JUST GOT HACKED, paysite owners any ideas?

[Matt_WildCash]

Hey guys

Just got up to 30 new accounts blocked by pennywize and all with prefixed usernames like

p2e_974039
p2e_947721
p2e_924163
p2e_924148
etc etc etc

We use Epoch, MPA2, Electracash & CCbill right now. & Pennywize to protect the usernames from abuse.

And we just dropped PSWbilling last month.

Any ideas if any of these processors are vunerable to hackers doing this with password files? We are looking into our servers being hacked as an option.

Burning up the members area with mass bandwidth right now, a huge video archive like wildpass.com just burning it up with hacked accounts. Fun and games

[$5 submissions]

brute force pw extraction script?

[Matt_WildCash]

Quote:

Originally posted by $5 submissions
brute force pw extraction script?

Pennywize stops brute force hacking attempts pretty well, a few might get through if they have a huge amount of good proxies but even then not that many, problem is these passwords are being created within the system somewhere. 58 blocked passwords today and counting

[Madball]

Were there any transactions behind those usernames? Check if they're from checking, Electracash is open like a barn door.

[4Pics]

means one of those scripts is creating the password.

You need to figure out what they are using (hopefully you have apache logs and can see where they are getting added)


if you need help icq me

[JSA Matt]

You may want to look into your ccbill scripts.. DO NOT use common directory names with ccbill. There are huge lists that have all the common directory paths for ccbill and many other processors. Use something unique like %_--29AusmAW-_$ as the directory

[JSA Matt]

Quote:

Originally posted by Madball
Were there any transactions behind those usernames? Check if they're from checking, Electracash is open like a barn door.

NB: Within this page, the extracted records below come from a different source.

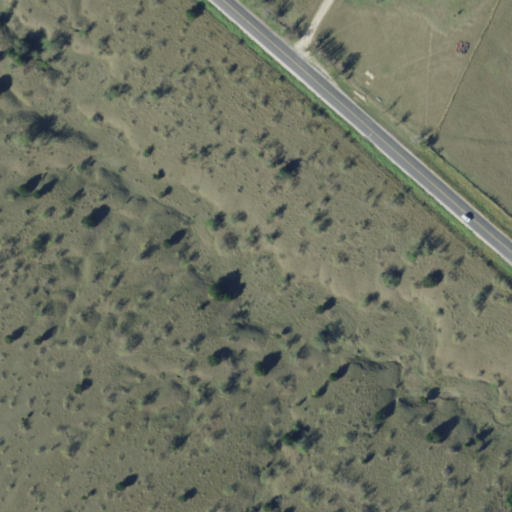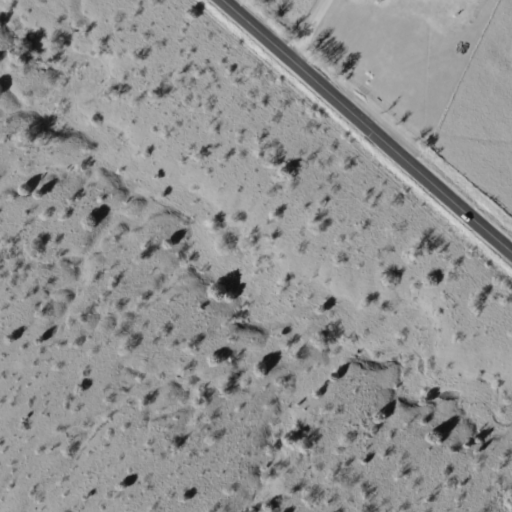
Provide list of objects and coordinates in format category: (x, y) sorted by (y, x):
road: (313, 31)
road: (367, 125)
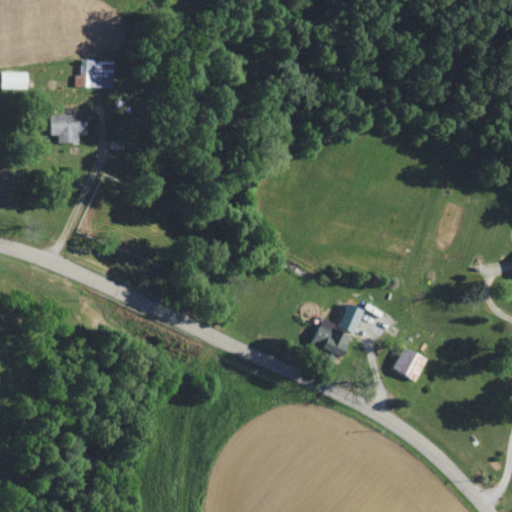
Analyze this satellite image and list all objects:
building: (86, 74)
building: (12, 78)
building: (61, 125)
building: (510, 272)
building: (343, 317)
building: (323, 337)
road: (254, 352)
building: (401, 363)
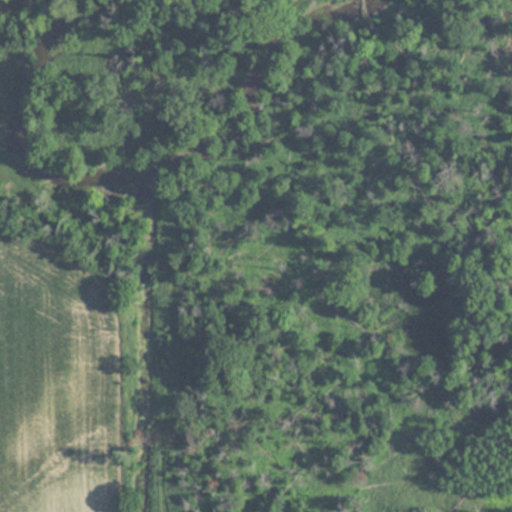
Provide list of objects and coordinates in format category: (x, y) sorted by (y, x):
river: (225, 116)
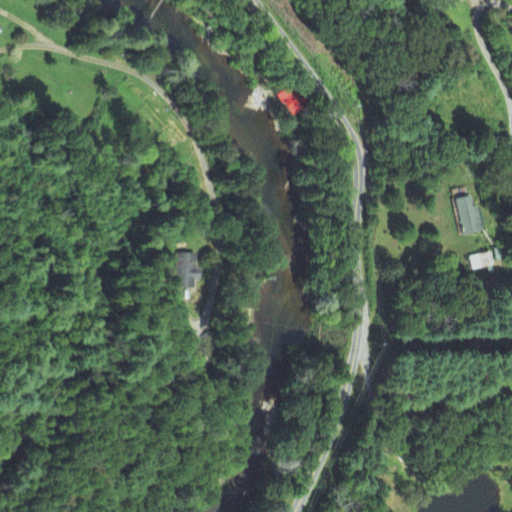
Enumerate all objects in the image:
road: (141, 25)
road: (117, 61)
building: (287, 101)
building: (466, 217)
river: (283, 231)
road: (355, 245)
road: (218, 247)
building: (479, 262)
building: (184, 272)
road: (493, 275)
river: (204, 507)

I would like to know more about this...

matt AT jasonandalex DOT com

please

[tical]

i've heard about some hackers being able to do what they like w/ ccbill, not sure how true it is though

[Matt_WildCash]

Electracash, interesting. Could you send me some more info at
matt a_t wildcash.com

Thanks guys.

Oh and nope the accounts don't seem to have any processing behind them, just the passwords are being added somehow

[JSA Matt]

Quote:

Originally posted by Driven
Oh and nope the accounts don't seem to have any processing behind them, just the passwords are being added somehow

Like I said before, check into your CCbill scripts. If you are using a common directory name, someone may have found the script that adds passwords to your htaccess and taken advantage

[Matt_WildCash]

We've ruled out CCbill as we are only just setting them up and they are not fully active yet.

the pricks added 140 passwords we just removed them, they were spread out threwout the password file, must of been adding them for awhile using a script or something. Then unleashed them today

[Juicy D. Links]

Dude if you did get hacked dont mention it here. Alot of talented people here on and just reading that will just try to fuck with you now.

[liquidmoe]

if you have any 777 files in your setup follow matt's advice, dont use common directory paths. otherwise hit up your processor and see if they have logged IPs for the usernames you mentioned, if its all from the same IP you can ask them to block it out.

[Matt_WildCash]

Good advice Juicy, thanks for the help guys.